Make (ehemals Integromat) verbindet über 3.000 Apps in einer visuellen Szenario-Oberfläche. Verzweigungen, Filter und Fehlerbehandlung klickst du als Flussdiagramm zusammen, dazu kommen KI-Module für OpenAI, Claude und Gemini sowie eigene KI-Agenten. Das Produkt gehört seit 2020 zu Celonis, euer Vertragspartner ist die US-Gesellschaft Celonis, Inc. in New York.

4,0 von 5

Stand 4. August 2026

Preismodell Freemium, Kostenlos mit 1.000 Credits pro Monat; Core ab 10,32 Euro (12 USD)/Monat bei Jahreszahlung mit 10.000 Credits
Betriebsort Cloud
DSGVO im Einzelfall zu prüfen
Quelloffen nein

Wenn ein Auftrag ins CRM kommt, soll automatisch eine Nachricht in Slack erscheinen, in der Projektverwaltung eine Aufgabe entstehen und eine Bestätigungs-Mail hinausgehen. Genau solche mehrstufigen Abläufe baust du in Make zusammen, ohne eine Zeile Code zu schreiben.

Wichtigste Funktionen

  • Visueller Szenario-Editor: Make stellt jeden Ablauf als Flussdiagramm dar. Module verbindest du mit der Maus, Verzweigungen und Filter kommen per Klick hinzu. Du siehst auf einen Blick, wie Daten von App zu App fließen und wo sie umgeformt werden.
  • Über 3.000 App-Integrationen: Der Katalog reicht von CRM-Systemen wie HubSpot und Salesforce über Buchhaltungsprogramme bis zu Social-Media-Plattformen und listet aktuell 3.542 Apps.

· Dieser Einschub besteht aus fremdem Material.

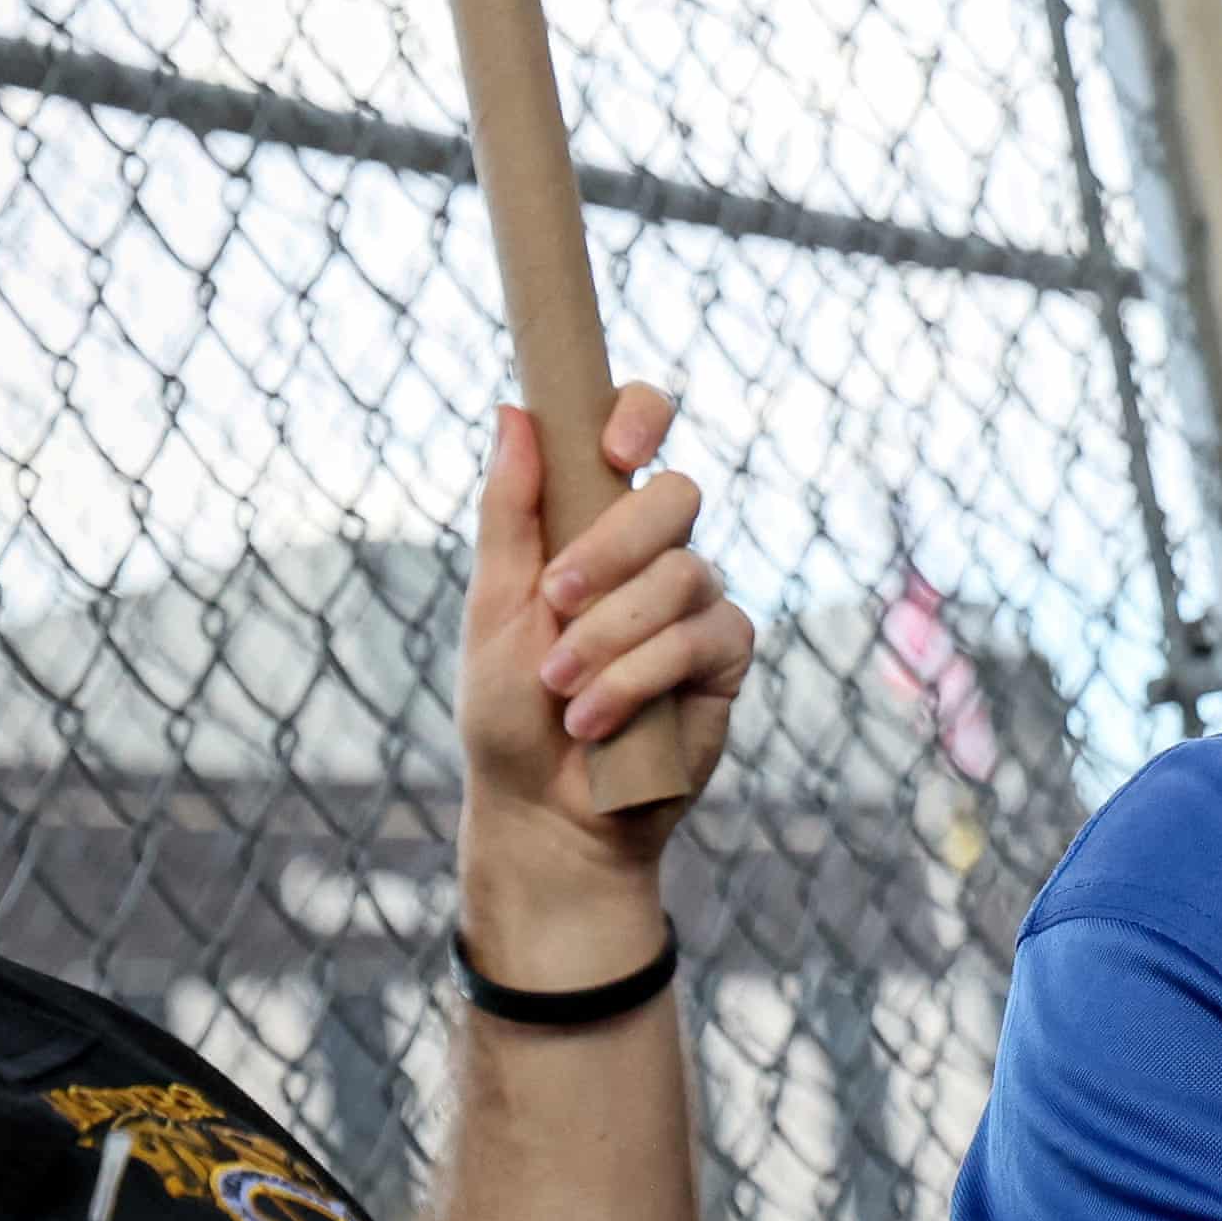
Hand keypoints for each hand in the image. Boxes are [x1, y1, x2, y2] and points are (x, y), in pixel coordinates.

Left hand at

Für alles ohne fertiges Modul gibt es HTTP-Module, mit denen du beliebige Web-Schnittstellen (REST-APIs) anbindest.
  • Eingebaute KI-Module: Make hat eigene Module für OpenAI, Claude, Gemini und weitere Dienste. Textzusammenfassungen, Klassifikationen, Übersetzungen oder Bildanalysen baust du damit direkt in deine Szenarien ein, ohne eigenen Code für die Schnittstelle zu schreiben. Am 31.07.2026 hat Make die Credit-Kosten für die OpenAI-Modelle gesenkt und Opus 5 sowie Gemini 3.6 Flash aufgenommen.
  • KI-Agenten mit Sub-Agenten: In allen Tarifen baust du KI-Agenten, die je nach Situation selbst entscheiden, welches Szenario oder Werkzeug als Nächstes folgt. Seit dem 27.07.2026 kann ein Agent auch andere Agenten als Werkzeug einsetzen, allerdings nur eine Ebene tief. Die Funktion läuft weiterhin als Beta, wahlweise über den KI-Anbieter von Make oder über einen eigenen Modellschlüssel.
  • Fehlerbehandlung und Logik: Bedingte Pfade, Verteiler auf mehrere Zweige (in Make Router genannt), Schleifen und eigene Fehlerpfade konfigurierst du visuell. Damit baust du Szenarien, die bei einem Fehler auf einen Ausweichpfad wechseln, statt still zu scheitern.
  • Private Bereiche je Mitglied: Seit dem 17.07.2026 bekommt jedes Mitglied einer Organisation einen eigenen Bereich, in dem Modul-Einstellungen und Verbindungen für die anderen unsichtbar bleiben. Ein Administrator setzt dort ein Credit-Limit. Einsicht in Szenarionamen und Verbrauch gibt es nur im Unternehmenstarif.

Preise und Tarife

Seit dem 27.08.2025 rechnet Make in Credits statt in Operationen ab. Die Umstellung lief 1:1, und ein normaler Modulaufruf kostet weiterhin 1 Credit, unabhängig von der Datenmenge. Die KI-Funktionen rechnen dagegen nach Tokenmenge, Dateigröße oder Seitenzahl ab, und eigener JavaScript- oder Python-Code kostet 2 Credits je Sekunde Laufzeit. Damit ist der Verbrauch bei klassischen Szenarien gut planbar, bei KI-lastigen vorab kaum.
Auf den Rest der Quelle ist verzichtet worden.